MI     Explicit numeric sign place holder; becomes either - or space.
S     Explicit numeric sign place holder; becomes either - or +.

Sign Position for Text-minimal Formats

By default, the sign for text-minimal formats is either:

  • - for negative numbers, prepended to the number.
  • Omitted for non-negative numbers.

The $, S, and MI elements have the same effect as with fixed-position format models. Note that floating-point numbers have two distinct zero values (+0. and -0.) which represent infinitesimal positive and negative values, respectively.

Parsing Numbers Using Text-minimal Formats and the Modifiers

Parsing with the text-minimal format models is not affected by the FX or FM modifiers; however, the explicit sign elements, S and MI are affected, as described above.

TM9 matches any decimal number (integer or fractional) in positional notation; it does not match numbers in scientific notation (i.e. with exponent). Conversely:

  • TME matches only scientific notation.
  • TM matches both.

Numbers matched by text-minimal elements cannot have spaces or digit group separators within them.

Letters within exponent elements and hexadecimal digits are always matched without regard to case (lower or upper).

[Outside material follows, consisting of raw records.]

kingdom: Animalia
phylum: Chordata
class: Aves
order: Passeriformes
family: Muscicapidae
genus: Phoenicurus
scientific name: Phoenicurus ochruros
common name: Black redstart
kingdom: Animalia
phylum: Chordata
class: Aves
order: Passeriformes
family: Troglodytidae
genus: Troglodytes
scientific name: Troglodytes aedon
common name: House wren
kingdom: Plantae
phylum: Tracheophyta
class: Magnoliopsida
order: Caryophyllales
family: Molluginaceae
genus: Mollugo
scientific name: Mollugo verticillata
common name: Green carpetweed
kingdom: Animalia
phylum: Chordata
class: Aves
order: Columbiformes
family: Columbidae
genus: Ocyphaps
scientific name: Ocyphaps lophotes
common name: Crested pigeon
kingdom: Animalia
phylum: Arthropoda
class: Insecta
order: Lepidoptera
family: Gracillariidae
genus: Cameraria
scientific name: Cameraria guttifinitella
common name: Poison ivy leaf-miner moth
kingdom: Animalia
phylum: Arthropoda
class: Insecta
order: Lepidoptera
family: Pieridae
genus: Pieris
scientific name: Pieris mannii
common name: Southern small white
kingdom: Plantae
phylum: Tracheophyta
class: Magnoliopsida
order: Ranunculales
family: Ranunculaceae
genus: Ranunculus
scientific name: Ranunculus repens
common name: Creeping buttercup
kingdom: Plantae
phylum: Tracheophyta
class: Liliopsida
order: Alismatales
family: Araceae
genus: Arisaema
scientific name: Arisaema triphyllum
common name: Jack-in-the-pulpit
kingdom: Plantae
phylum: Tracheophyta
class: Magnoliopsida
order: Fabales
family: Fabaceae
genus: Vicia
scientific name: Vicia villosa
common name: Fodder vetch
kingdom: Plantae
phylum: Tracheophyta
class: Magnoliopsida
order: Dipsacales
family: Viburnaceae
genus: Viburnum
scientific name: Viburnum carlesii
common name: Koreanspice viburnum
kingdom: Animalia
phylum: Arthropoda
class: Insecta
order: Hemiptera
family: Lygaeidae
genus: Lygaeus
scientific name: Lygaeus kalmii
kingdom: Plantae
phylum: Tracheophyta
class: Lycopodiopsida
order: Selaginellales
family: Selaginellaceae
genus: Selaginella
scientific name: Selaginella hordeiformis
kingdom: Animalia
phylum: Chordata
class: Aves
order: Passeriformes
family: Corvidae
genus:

Alternate, Automatic, and Default Formats

Element Description
| (bar) Separates alternative formats.
AUTO Automatic format(s).

When parsing strings, it is possible to specify multiple alternative formats by separating format strings with the | character. The string is successfully parsed if it matches any one format. If the input string matches multiple formats, any format will be used for the conversion.

An entire format used for parsing can be replaced with the keyword AUTO; this inserts one or more alternative automatic formats depending on the type of the source or result value. Аdding a custom format to the automatic format(s) can be done using AUTO as one of the alternatives.

Default formats are used when formats are not explicitly specified in cast functions, for parsing input values (i.e. in CSV files), and for printing results.

Default Formats for Printing

The following table lists the default formats for printing:

SQL Data Type Parameter Default Format
DECIMAL none TM9
DOUBLE none TME

Default Formats for Parsing

The following table lists the default formats for parsing:

SQL Data Type Parameter Default AUTO Format
DECIMAL None TM9
DOUBLE None TME

The list of formats used for automatic optimistic string conversion (i.e. for strings which are automatically recognized as numeric) is the union of all the formats in the above table of default input formats.